(Passage provided Opens)

The truth is much broader than simply our HumaneWatch campaign that educates the public about HSUS. Pacelle brags on his blog that “Few are in a position to speak for the animals like Wayne Pacelle.” Yet Wayne Pacelle has never run a farm. He is not an expert on good animal husbandry or animal science. He’s an outsider with a long history of a radical animal rights agenda – he has said, “I don’t want to see another cat or dog born” – who has gained influence because he took the reins of a group with a lot of money that looks moderate in comparison to PETA. Wayne Pacelle may have slicker public relations campaigns than PETA, but he and other HSUS leaders do not believe there is such a thing as “humane” animal agriculture. For all its praise of small artisan farmers, try and find one instance where HSUS suggests to its members where they should buy their meat. You’ll be searching a long time.

Pacelle may be able to charm (or badger) some members of the media into doing his bidding. But as journalists, we hope you will seek the rest of the story.

(Passage provided Closes)

### [Activities]
1/ According to the passage about Wayne Pacelle, how has he gained influence despite never having run a farm?
2/ From the passage about Wayne Pacelle, quote the words starting with "Pacelle may be" and going on through "of the story.".

(Material provided Opens)

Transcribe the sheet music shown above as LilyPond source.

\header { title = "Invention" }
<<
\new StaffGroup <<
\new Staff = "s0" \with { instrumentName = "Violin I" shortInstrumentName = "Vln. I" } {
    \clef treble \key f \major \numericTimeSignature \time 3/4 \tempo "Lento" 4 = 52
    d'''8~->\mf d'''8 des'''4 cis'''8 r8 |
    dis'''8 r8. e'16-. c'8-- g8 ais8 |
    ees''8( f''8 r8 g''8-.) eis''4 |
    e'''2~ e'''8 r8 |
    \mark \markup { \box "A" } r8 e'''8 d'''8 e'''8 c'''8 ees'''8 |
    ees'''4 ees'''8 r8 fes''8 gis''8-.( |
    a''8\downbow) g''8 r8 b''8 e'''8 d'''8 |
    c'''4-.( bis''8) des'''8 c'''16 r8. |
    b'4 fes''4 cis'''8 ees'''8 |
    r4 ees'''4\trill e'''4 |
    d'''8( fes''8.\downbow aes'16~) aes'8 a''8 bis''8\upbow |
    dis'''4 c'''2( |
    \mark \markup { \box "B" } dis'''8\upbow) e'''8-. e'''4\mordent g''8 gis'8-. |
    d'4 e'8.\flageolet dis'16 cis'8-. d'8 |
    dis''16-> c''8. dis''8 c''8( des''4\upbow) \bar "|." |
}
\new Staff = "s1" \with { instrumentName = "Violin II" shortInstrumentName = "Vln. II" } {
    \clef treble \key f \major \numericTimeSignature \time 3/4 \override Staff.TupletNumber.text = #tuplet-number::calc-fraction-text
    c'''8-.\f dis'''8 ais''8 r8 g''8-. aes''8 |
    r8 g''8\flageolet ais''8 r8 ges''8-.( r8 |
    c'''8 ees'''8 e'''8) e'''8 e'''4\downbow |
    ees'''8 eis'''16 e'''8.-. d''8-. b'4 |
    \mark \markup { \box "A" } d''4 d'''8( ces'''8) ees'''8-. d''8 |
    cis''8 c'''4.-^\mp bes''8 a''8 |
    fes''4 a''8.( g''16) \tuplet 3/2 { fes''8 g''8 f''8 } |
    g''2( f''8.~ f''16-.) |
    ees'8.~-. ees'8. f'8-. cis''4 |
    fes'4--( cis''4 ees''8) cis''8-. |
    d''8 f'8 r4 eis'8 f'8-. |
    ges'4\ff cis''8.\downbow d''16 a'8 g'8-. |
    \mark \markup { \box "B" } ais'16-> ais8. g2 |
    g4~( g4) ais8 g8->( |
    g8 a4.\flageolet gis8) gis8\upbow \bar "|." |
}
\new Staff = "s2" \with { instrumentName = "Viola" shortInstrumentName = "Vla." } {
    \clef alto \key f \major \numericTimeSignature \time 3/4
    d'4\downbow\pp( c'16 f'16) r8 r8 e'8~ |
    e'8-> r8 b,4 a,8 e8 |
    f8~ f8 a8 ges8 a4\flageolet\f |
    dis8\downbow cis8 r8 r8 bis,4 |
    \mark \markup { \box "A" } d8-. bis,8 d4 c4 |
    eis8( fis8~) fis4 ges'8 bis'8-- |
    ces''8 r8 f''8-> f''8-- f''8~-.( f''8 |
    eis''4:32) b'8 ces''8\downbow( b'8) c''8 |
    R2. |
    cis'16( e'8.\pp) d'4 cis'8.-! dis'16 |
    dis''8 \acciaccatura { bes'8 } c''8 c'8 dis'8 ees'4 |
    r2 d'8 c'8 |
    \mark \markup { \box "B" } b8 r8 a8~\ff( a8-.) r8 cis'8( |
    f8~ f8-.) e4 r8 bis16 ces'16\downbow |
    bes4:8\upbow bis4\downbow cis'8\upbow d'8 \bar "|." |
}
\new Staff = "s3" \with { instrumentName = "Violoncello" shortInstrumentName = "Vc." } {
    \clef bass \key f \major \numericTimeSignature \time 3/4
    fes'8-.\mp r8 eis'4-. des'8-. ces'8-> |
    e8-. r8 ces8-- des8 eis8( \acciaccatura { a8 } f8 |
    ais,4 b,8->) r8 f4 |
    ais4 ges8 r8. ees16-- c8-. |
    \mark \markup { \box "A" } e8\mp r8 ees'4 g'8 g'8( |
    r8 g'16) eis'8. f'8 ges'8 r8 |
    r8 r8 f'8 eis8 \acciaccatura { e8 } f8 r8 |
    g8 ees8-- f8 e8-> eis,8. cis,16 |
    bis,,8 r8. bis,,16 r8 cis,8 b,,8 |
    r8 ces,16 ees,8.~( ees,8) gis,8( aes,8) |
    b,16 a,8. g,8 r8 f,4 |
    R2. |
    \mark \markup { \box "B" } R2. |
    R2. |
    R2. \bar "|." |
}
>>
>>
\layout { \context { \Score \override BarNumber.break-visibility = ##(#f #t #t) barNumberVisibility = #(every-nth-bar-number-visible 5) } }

(Material provided Closes)

### [Solutions to the problems]
1/ He gained influence because he took the reins of a group with a lot of money that looks moderate in comparison to PETA.

2/
Pacelle may be able to charm (or badger) some members of the media into doing his bidding. But as journalists, we hope you will seek the rest of the story.